Testimonial


Publishers’ Feature Service

Sometimes one of the local small companies puts on a show that just knocks your socks off, and this is certainly one of them. Playwright Londos D’Arrigo has been around for a while and written for acts such as Phyllis Diller, Lily Tomlin and Joan Rivers.  And; I have to figure that although he is from Ontario that he knows the scene in south Florida.

For this show is about a two seniors living in a gated retirement community, the greedy kids waiting for their inheritances, a self-indulgent daughter in law, and one local shrink.  The lines are right out of Milton Berle and all the schtick of the Catskills; and when I was speaking to Londos I asked him where it would be playing in south Florida. Because, I know that the Century Village crowd would soil themselves laughing. After all; if we can’t find something to laugh about when looking at ourselves, what meaning is there to life?

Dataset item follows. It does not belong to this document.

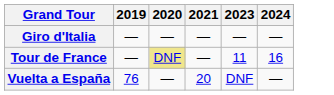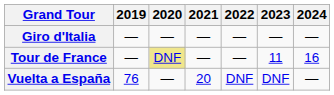+ column: 2022 | — | — | DNF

Brink Miller plays Martin, the next door handy man with tools who is forever fixing stuff for his neighbor, Angela, played by Holly Stevenson.  He’s a bit hard of hearing so he tends to speak a bit loudly.  She is trying to find more meaning to her golden years than playing canasta and mahjong.  

Unbeknownst to Angela, her greedy son Larry (Jacob York) shows up with his dipp-o wife Traci, played to the hilt by Amanda Cucher.  Seems they heard that Mom was spending a lot of her own money as opposed to conserving it all for them when she kicks the bucket.

They bring in a shrink played by Larry Davis in an attempt to get the son named as conservator of the mother’s assets; and the incredible repartee is what gets you rolling in the aisles.  I can’t tell you how it works out other than to say (a) it all works out in the end, and (b) I am certain that you know families like Angela’s. On that subject I am convinced that if you look up the word “Dyslexia” in the dictionary it should say “see Family.”

You have got to see this one.  It is real. It is funny. It is really funny. I give it a solid 10 on the proverbial scale.